On 13 May 1787, a group of 11 ships called the First Fleet left England to found a penal colony that became the first European settlement in Australia. From England, the ships voyaged out to Rio de Janeiro, then east to Cape Town and to Botany Bay (today in Sydney) through the Great Southern Ocean.
Consisting of two Royal Navy vessels, three store ships, and six ships carrying convicted criminals, the fleet arrived in Australia over the period of 18 to 20 January 1788. As well as the population of convicts, these ships also brought rabbits.
For few decades after rabbits were first introduced in Australia, there didn’t seem to be any issues. Most often, they were bred as food animals, probably in cages, and not in vast numbers. However, by 1827, a Tasmanian newspaper article would clearly indicate that a rabbit population boom was underway, noting that “…the common rabbit is becoming so numerous throughout the colony, that they are running about on some large estates by thousands. We understand that there are no rabbits whatever in the elder colony.”
By the 1840s, rabbit-keeping became very common in Australia, and court records also show frequent cases of rabbit theft. The rabbit was entering the regular diet of all people. According to other accounts, some rabbits were released into the wilderness for hunting. Though the rabbit population was considered manageable until around 1866, things started to get out of control by the following year.
As a country, Australia had ideal conditions for rapid rabbit population explosion. The mild winters in the region enabled these animals to breed throughout the entire year, reaching numbers that were now unsupportable. On top of that, new farms were always changing the Australian landscape, and many woodlands were transformed into vast areas of low vegetation, something that was perfect for rabbits. The case of rabbits overpopulating Australia is the fastest spread ever recorded of any mammal species anyplace on Earth. Unsurprisingly, their presence turned out to be hazardous to the Australian ecosystem.
In 1887, the situation became so severe that the New South Wales Government offered a reward of £25,000 for “any method of success not previously known in the Colony for the effectual extermination of rabbits.” Over a thousand proposals were submitted, some of which spoke of biological controls, but nothing seemed a good fit.
Wild rabbits devastated crops, and they appeared to be a major threat for species loss across the continent. By eating native plants, they left vast swathes of land with topsoil exposed and vulnerable to erosion. In 1893, rabbit-proof fences were installed in Queensland; the fence was continually extended over the following years. Such a fence was also built in Western Australia between Cape Keraudren and Esperance, in 1907, but the rabbits always found their way round.
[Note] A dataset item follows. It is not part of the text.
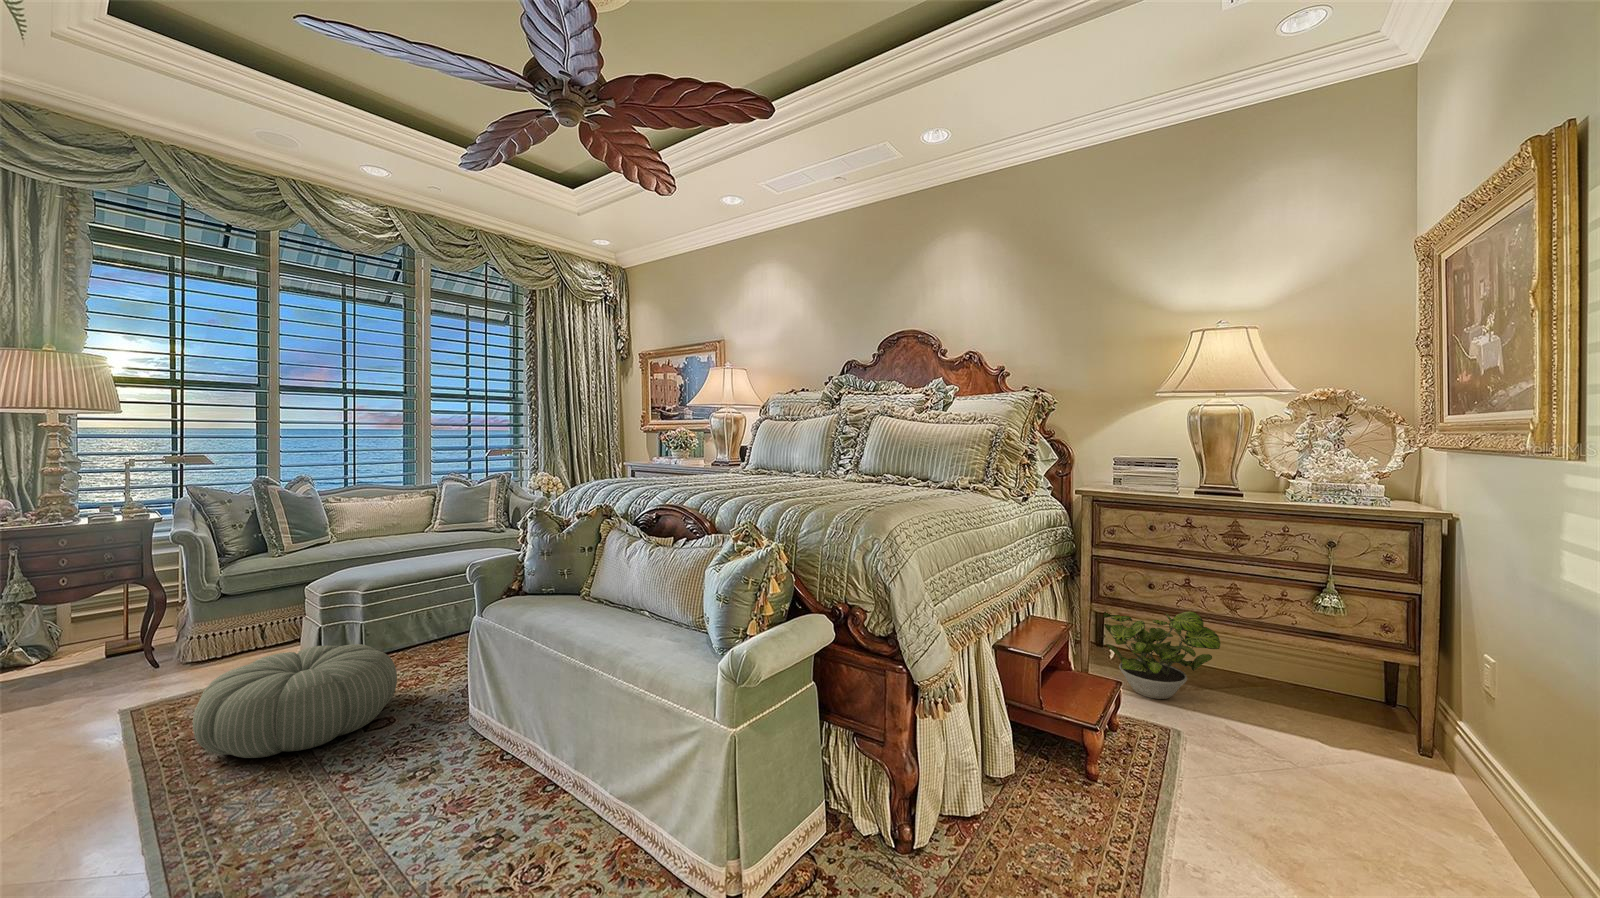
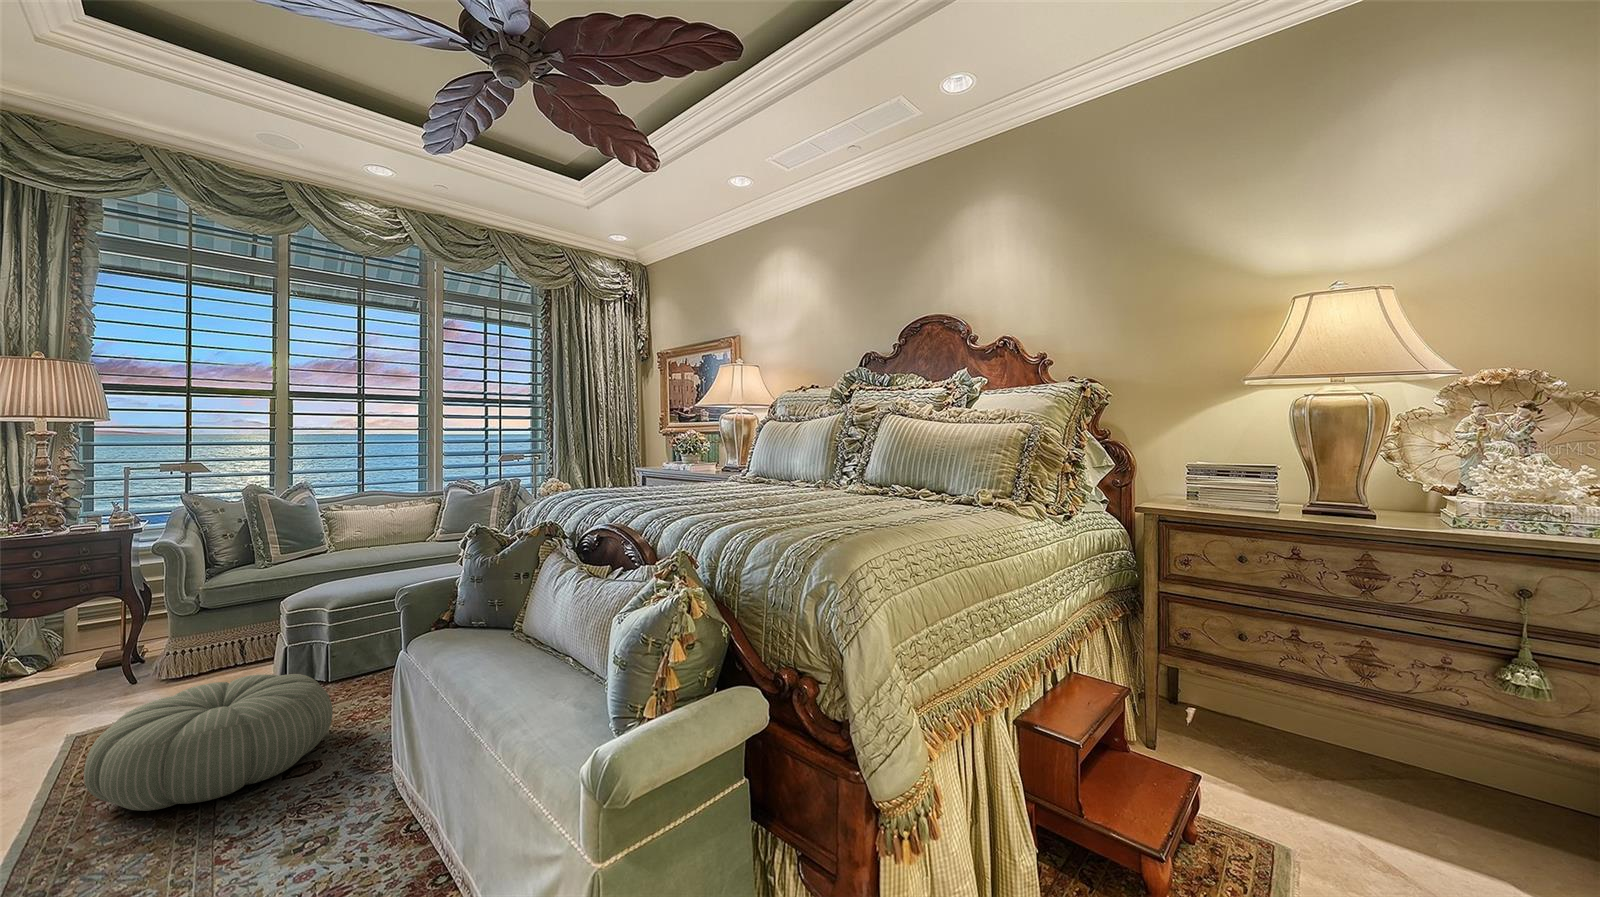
potted plant: present [1103,611,1220,699] -> none [1176,658,1346,788]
However, during the late 19th century, a fatal viral disease was first observed among laboratory rabbits in Uruguay. The disease was called myxomatosis, and once rabbits were affected by it, they developed skin tumors, blindness, and suffered from fatigue and fever. Rabbits died within two weeks after contracting the disease.
This option sounded feasible as a solution to the rabbit population crisis in Australia. The disease spread through direct contact with an infected animal or by being bitten by fleas that have fed on a tainted rabbit. The first virus field tests were conducted in 1938 in Australia, and in 1950 the disease was deliberately released at full scale. Nobody would believe what happened next. The Myxo turned out to be devastatingly effective, reducing the rabbits from 600 million at that point to 100 million in the course of a two-year period.
Quickly enough, it was observed that the animals were developing genetic resistance to the disease, and the surviving rabbits acquired some immunity within the first two decades. By 1991, the rabbit population in Australia regenerated, reaching 200 to 300 million.
Unlike in Australia, the myxomatosis project failed in neighboring New Zealand, but it turned out fatal in other countries. When it was introduced in France in the 1950’s, it became the cause of death for 90% of the wild rabbits in the country. From there, the Myxo further spread throughout Europe too. In the UK, the disease was encouraged in 1953 as a mean of effective biological control measure. The outbreak was so severe that it is deemed to have been the cause of death to almost 99% of the rabbits on the island.
One thing is certain, playing a game with nature is dangerous and unpredictable.